Elyes Jouini Tunisie l'Espoir

«Tentative argumentée pour concevoir un nouveau modèle de développement pour la Tunisie postrévolutionnaire».

Par Khemais Chammari*

Khemais ChammariL'économie tunisienne est mal en point et la récente prestation télévisée de Mehdi Jomaâ, chef du gouvernement provisoire, ne laisse aucun doute là-dessus.

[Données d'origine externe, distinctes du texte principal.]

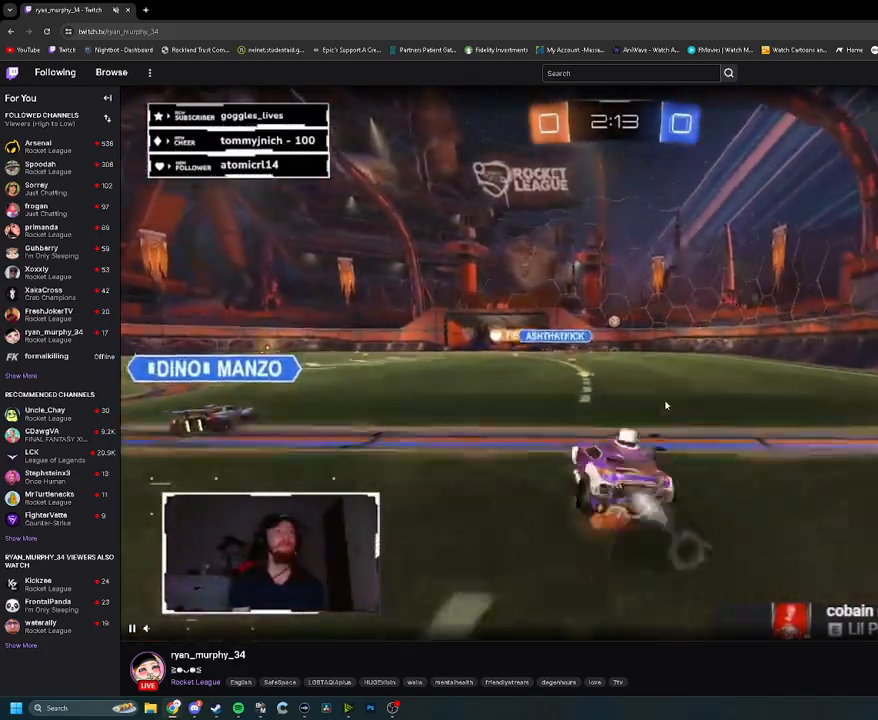
{"buttons": ["R2"], "left_stick": "down-right", "right_stick": "center", "events": [[83, "CROSS", "up"], [233, "left_stick", "down-right"], [350, "R1", "up"], [467, "L1", "up"]]}
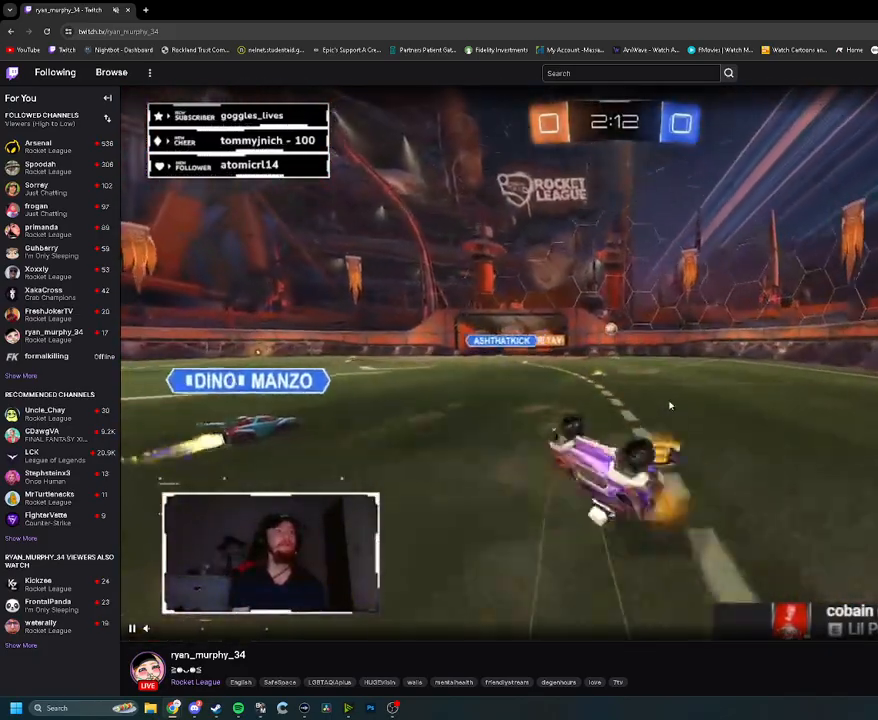
{"buttons": ["R2"], "left_stick": "center", "right_stick": "center", "events": [[117, "left_stick", "center"]]}
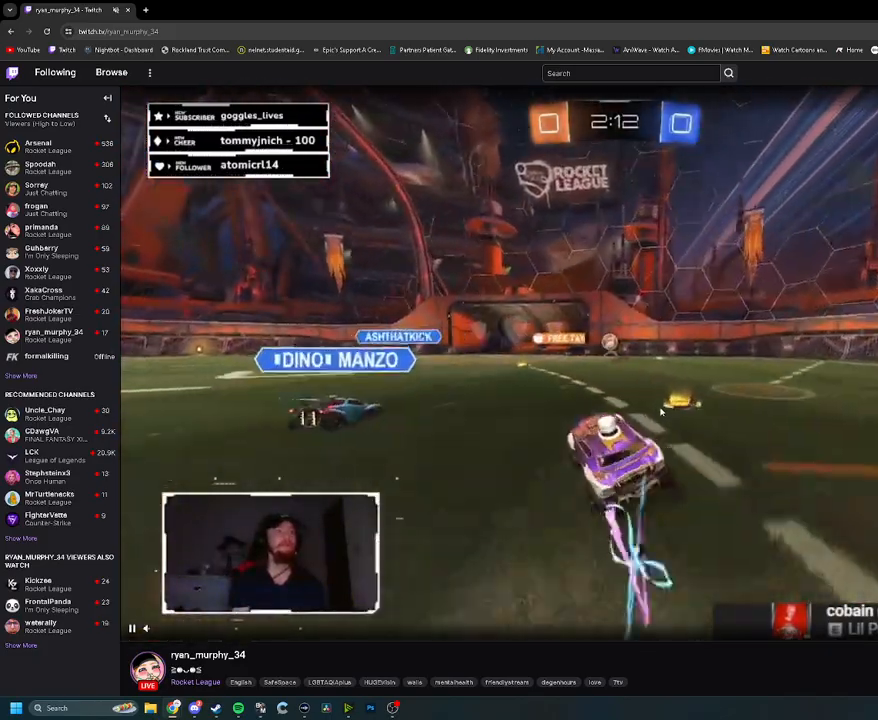
{"buttons": ["R2"], "left_stick": "right", "right_stick": "center", "events": [[117, "left_stick", "down-left"], [367, "left_stick", "center"], [417, "left_stick", "right"]]}
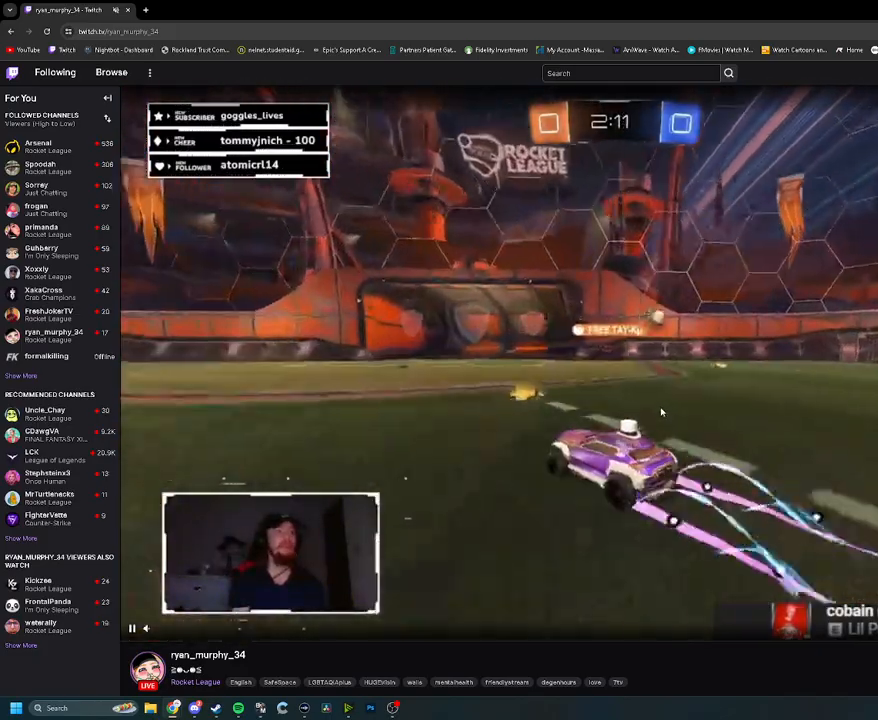
{"buttons": ["R2"], "left_stick": "left", "right_stick": "center", "events": [[283, "left_stick", "left"]]}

Le citoyen s'en est rendu compte par la baisse de son pouvoir d'achat et par le marasme économique et social au terme de trois années de «bricolage» économique.

Redonner l'espoir

C'est dire si l'ouvrage collectif ''Tunisie l'espoir''* tombe à point nommé. Elaboré sous la direction d'Elyes Jouini, membre du gouvernement de transition Mohamed Ghannouchi II, et coordonné par Moez El Elj, universitaire et chercheur à l'Université de Tunis et à l'Ecole polytechnique de Tunisie, cet ouvrage a mis à contribution 14 universitaires, chercheurs et hauts fonctionnaires, pour présenter «une analyse critique de la situation économique et sociale passée et présente du pays», mais aussi pour «proposer des solutions alternatives qui tendraient à plus de cohérence et d'efficacité». Bref à redonner l'espoir en suggérant un «mode d'emploi pour une reprise», selon le sous-titre de l'ouvrage.

Ce livre a été élaboré par l'association Idées (Initiative pour le développement économique et social). Outre la contribution thématique des 14 co-auteurs, il a nécessité la mobilisation d'une dizaine de personnes et en particulier la synthèse des travaux réalisés par Marjorie Bertouille, Sami Fennich et Aïda Hamdi.

Ces travaux ont bénéficié du soutien de la Fondation Dauphine dans le cadre de son programme «Transition démocratique en Tunisie» ainsi que des mécènes de ce programme (Axa-Crédit Mutuel-Cic Gimar et Groupama).
Ceci pour la carte de visite. Mais le fonds est d'une telle richesse que ce serait une gageure de le résumer en deux ou trois feuillets.

L'essentiel est d'inciter à lire ce livre avec attention. Un livre fait par des spécialistes mais qui a su éviter le risque de l'ouvrage pour spécialistes.

La liste des contributions et leurs brefs CV sont édifiants: Lotfi Ben Aïssa, Hakim Becheur, Mehdi Ben Braham, Mohamed Mekki Ben Jemaâ, Ali Chebbi, Moez El Elj, Abderrahmen El Lagha, Aïda Hamdi, Mohamed Hajaiej, Elyes Jouini, Mohamed Kriaâ, Kaouther Latiri, Makram Montacer et Dhafer Saïdane.

De cette énumération, retenons une petite critique: celle de la faible (en nombre) de la participation féminine. Notre regret est d'autant plus grand que les contributions de Aïda Hamdi et de la regrettée Kaouther Latiri ont été importantes.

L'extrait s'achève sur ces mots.